* Consigna *
Según el fragmento original, ¿entre qué años funcionó el Luna Sol Café?

* Fragmento original *
Cuando Jonathan Gold calificó a LocoL como el “restaurante del año” en el periódico Los Angeles Times, lo hizo subrayando su compromiso de servir a los vecinos del barrio de Watts, donde se encuentra ubicado. LocoL no sólo ofrece platos baratos y saludables, sino que además brinda oportunidades de trabajo en un medio tan moderno y multicultural como lo es la Ciudad de Los Ángeles. En su reseña, Gold elogió a Daniel Patterson y al héroe local Roy Choi, dos superestrellas culinarios y fundadores del restaurante, por sus fines sociales y su dedicación por marcar una diferencia.

Lo que no mencionó Gold fue que Los Ángeles cuenta con una larga y fascinante historia de restaurantes con un compromiso social, y que algunos son más radicales que otros. Pensemos, por ejemplo, en el Luna Sol Café, que funcionó cerca de MacArthur Park desde 1996 hasta 2003. El Luna Sol Café ofrecía platos económicos y saludables y tenía raíces muy arraigadas en las redes multiculturales y contraculturales de su tiempo. Fue, básicamente, una cooperativa en la cual los trabajadores eran los dueños del negocio y las responsabilidades y los privilegios eran compartidos de manera horizontal e igualitaria. Este fue el único restaurante de este tipo en L.A. y uno de los pocos en la historia del Estado de California.

De una ocupación a un restaurante propiamente dicho

Luna Sol apareció en un momento en que la credibilidad del orden establecido había caído a un nuevo récord y muchos consideraban que era necesario reconstruir la sociedad desde abajo. Las masas negras y latinas pusieron al mundo patas para arriba durante la rebelión de 1992, imponiéndose por la fuerza en el debate, y muchos se miraron con frustración cuando los políticos respondieron con promesas, planes, y programas vacíos. Existía una batalla continua entre la vieja guardia y las fuerzas de cambio revitalizadas. Por ejemplo, el L.A. Conservation Corps tenía un programa de trabajo orientado a los jóvenes, pero los trataba como ganado. En respuesta, los jóvenes ocuparon el edificio del programa y lo transformaron en un centro activista bajo el nombre de Peace and Justice Center.

Algunos de los fundadores del Luna Sol Café participaron en la ocupación. Cuando esta finalizó en 1996, los participantes se reorganizaron de inmediato: crearon una casa colectiva en el barrio de West Adams en la “Casa Marvin Gaye”—donde Gaye había sido asesinado por su padre en 1984—y alquilaron una tienda con una estufa deteriorada y un refrigerador viejo en 2501 West 6th St., que pronto se convertiría en el Luna Sol Café. El equipo original sabía que quería construir un espacio comunitario y hacer algo relacionado con la comida, pero jamás imaginaron la envergadura del experimento que estaban a punto de emprender. “Nunca pensamos que administraríamos un restaurante propiamente dicho”, me confesó recientemente Tito López, uno de los integrantes originales del grupo.

* Datos proporcionados *
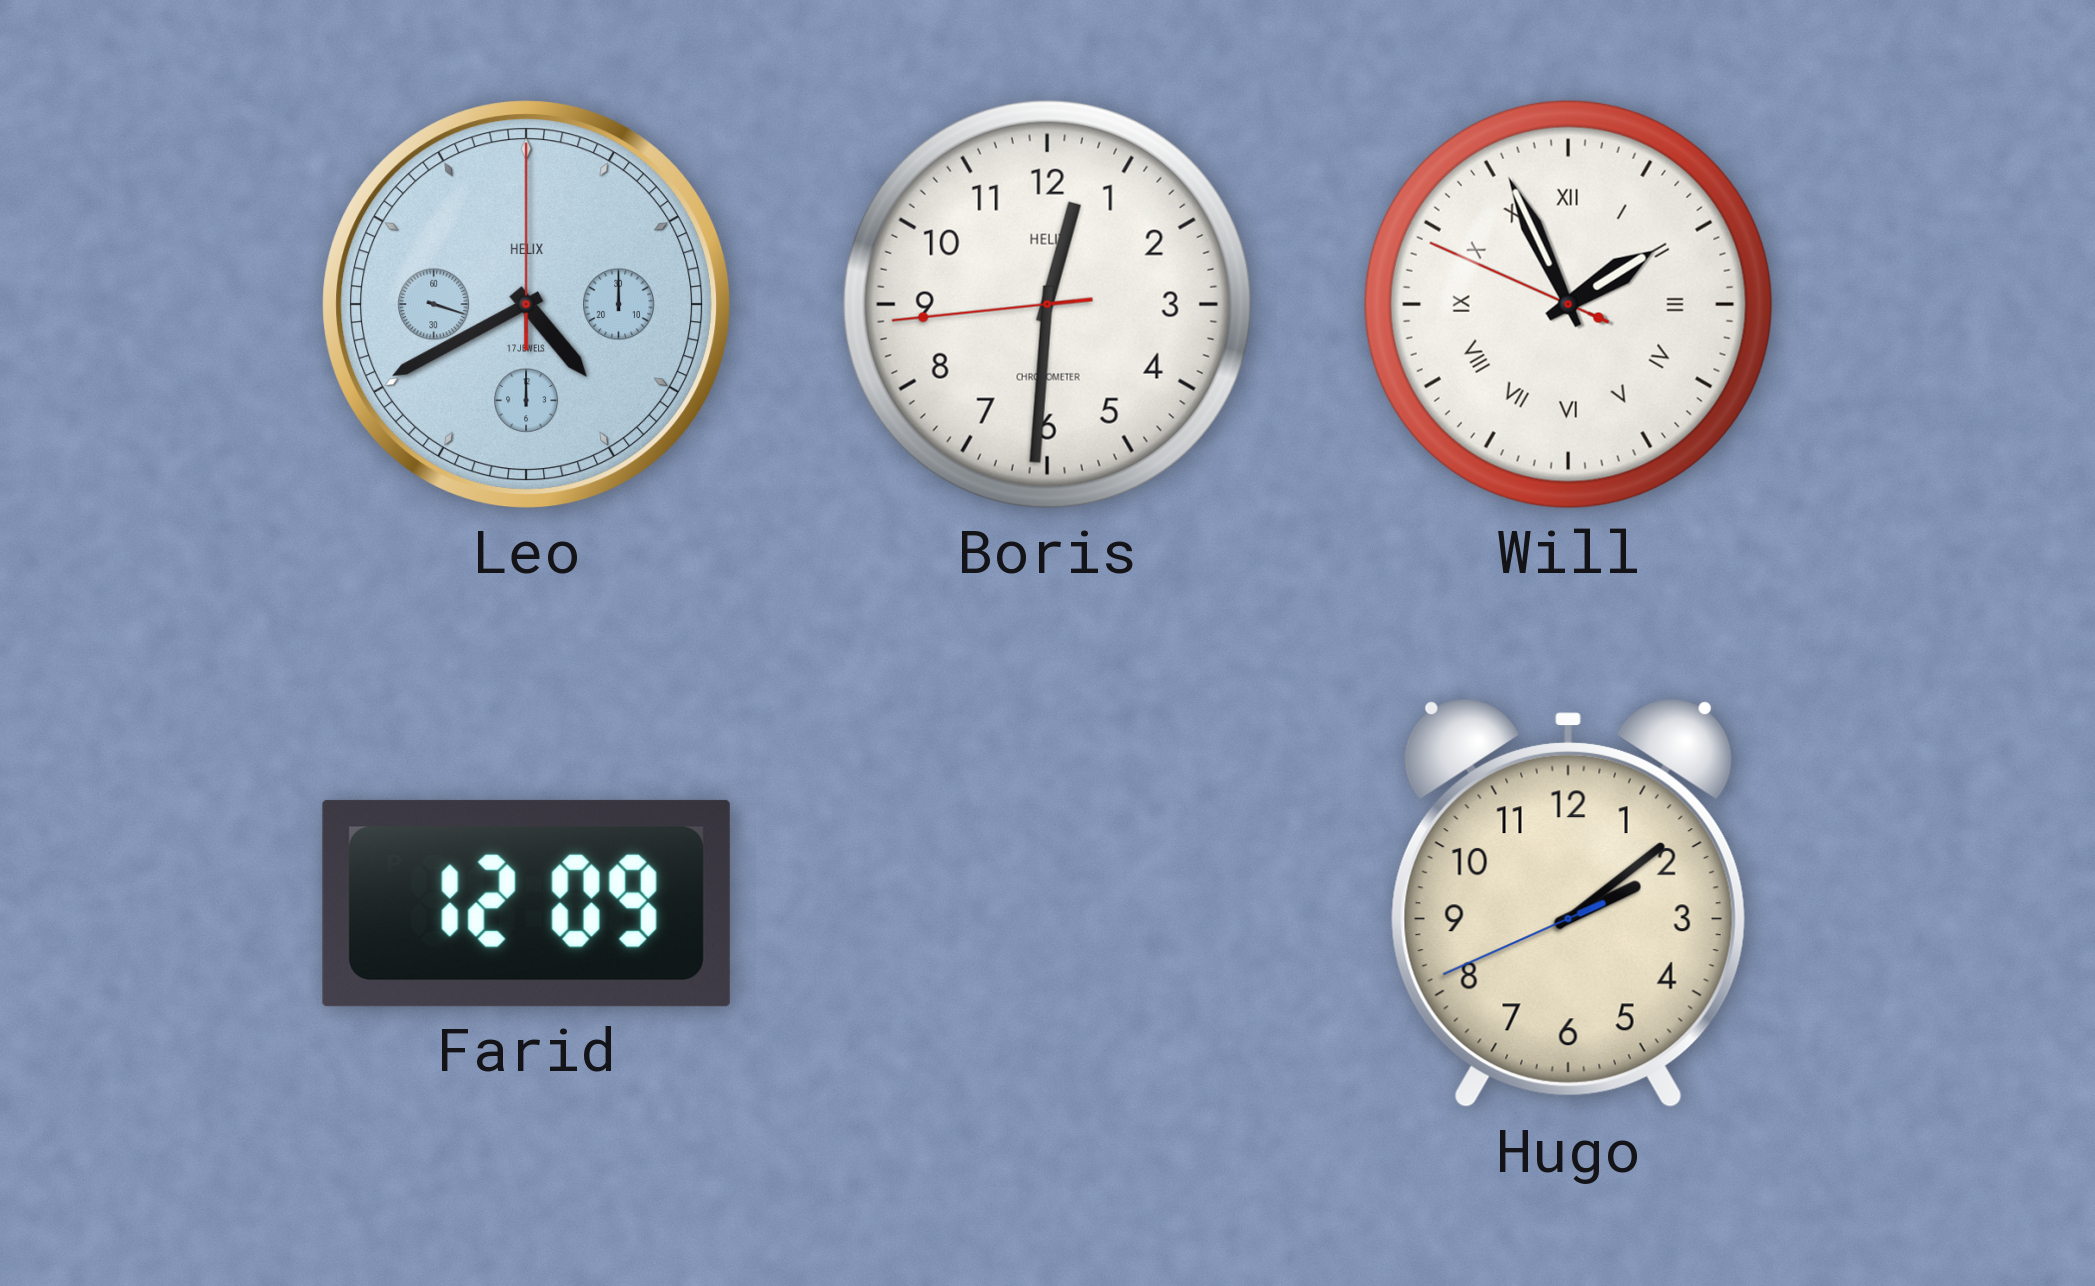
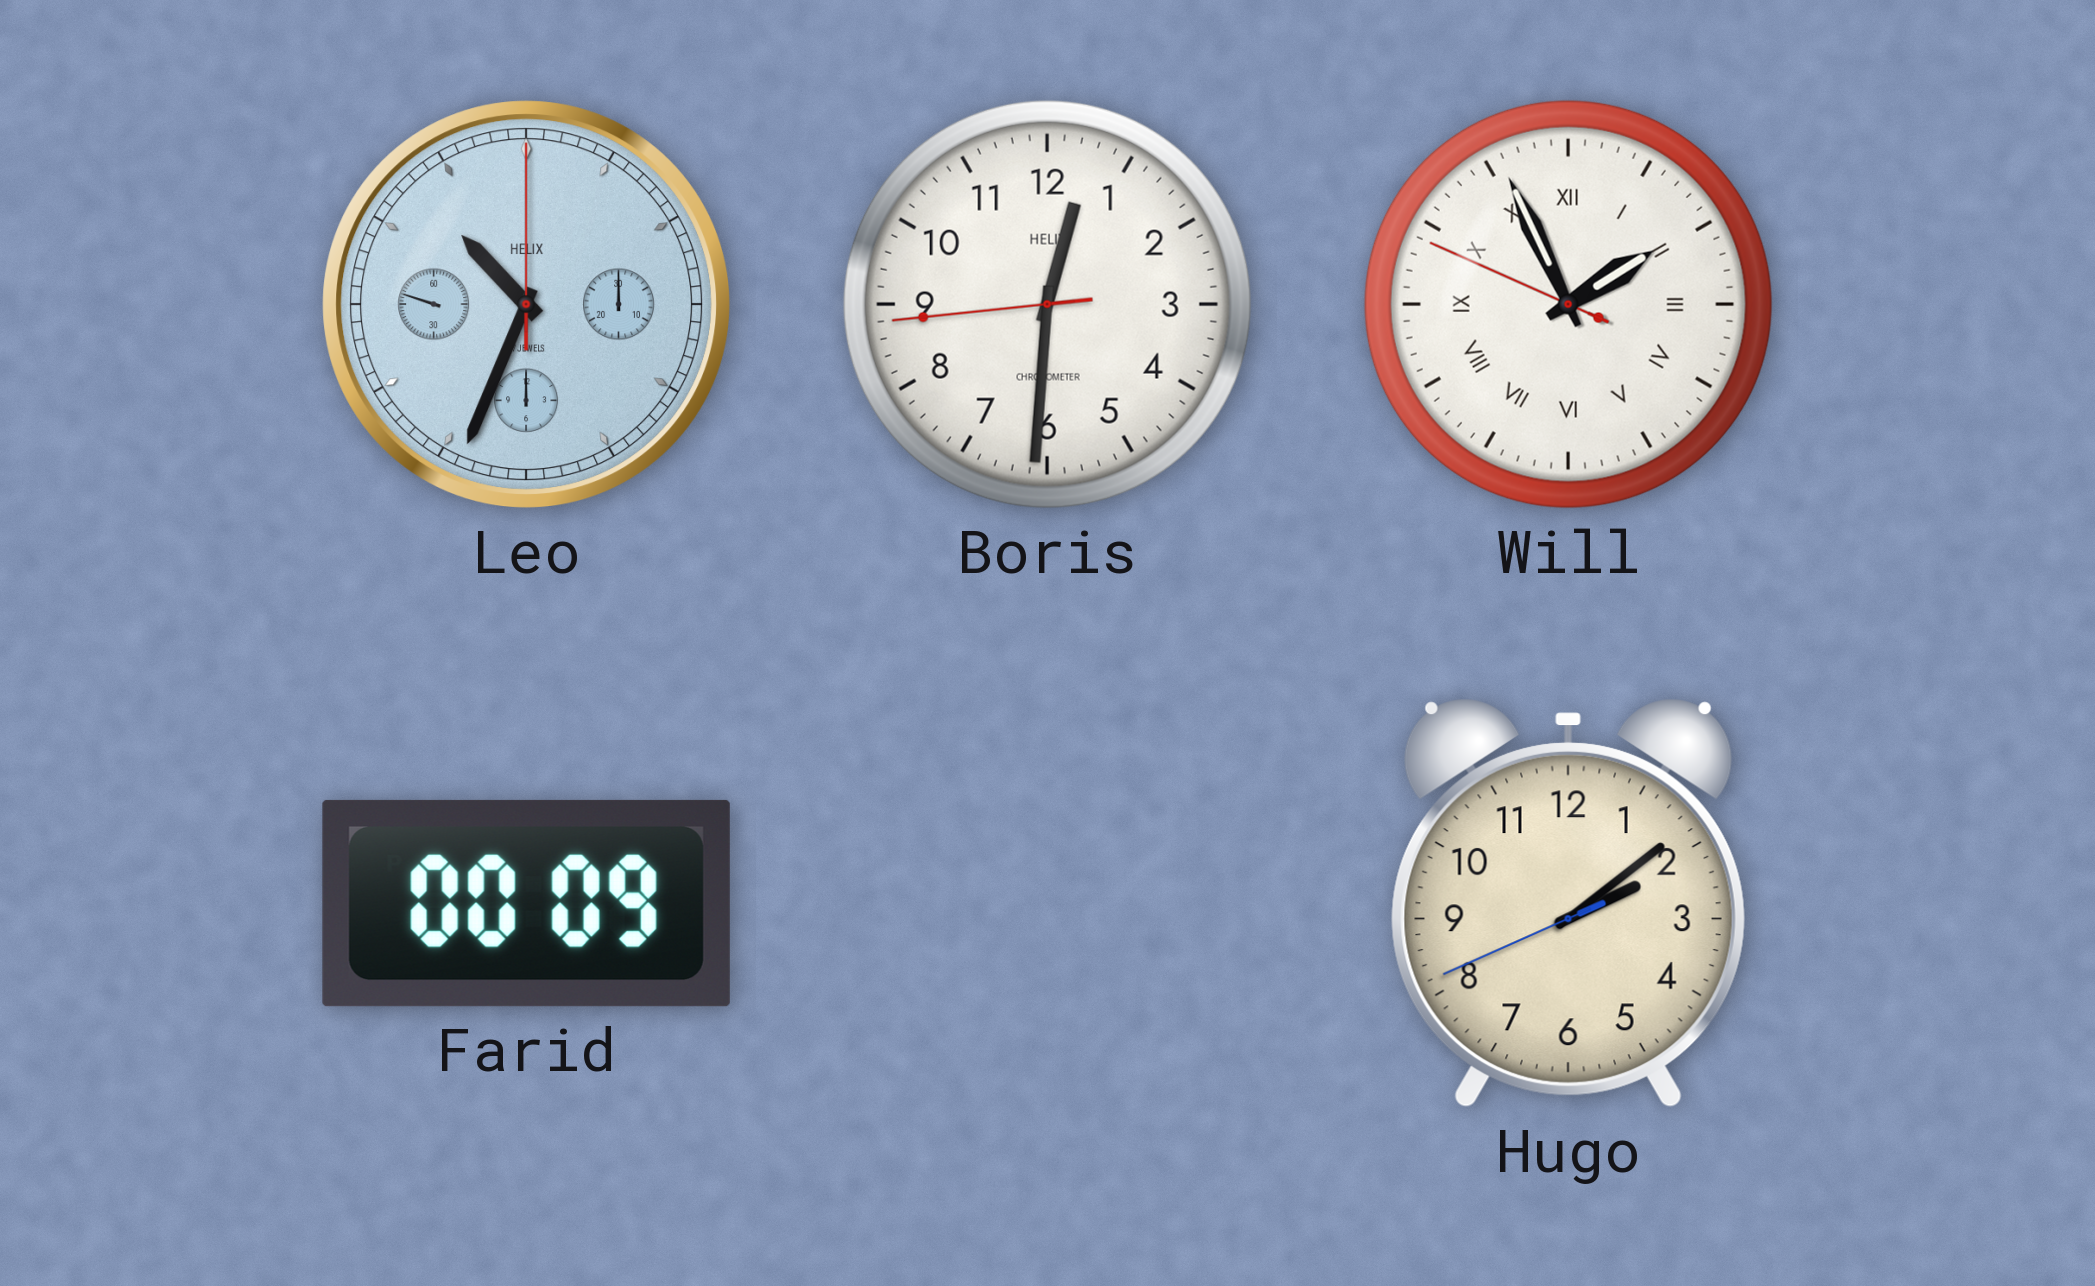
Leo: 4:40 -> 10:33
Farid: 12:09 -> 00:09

* Solución del ejercicio *
Desde 1996 hasta 2003.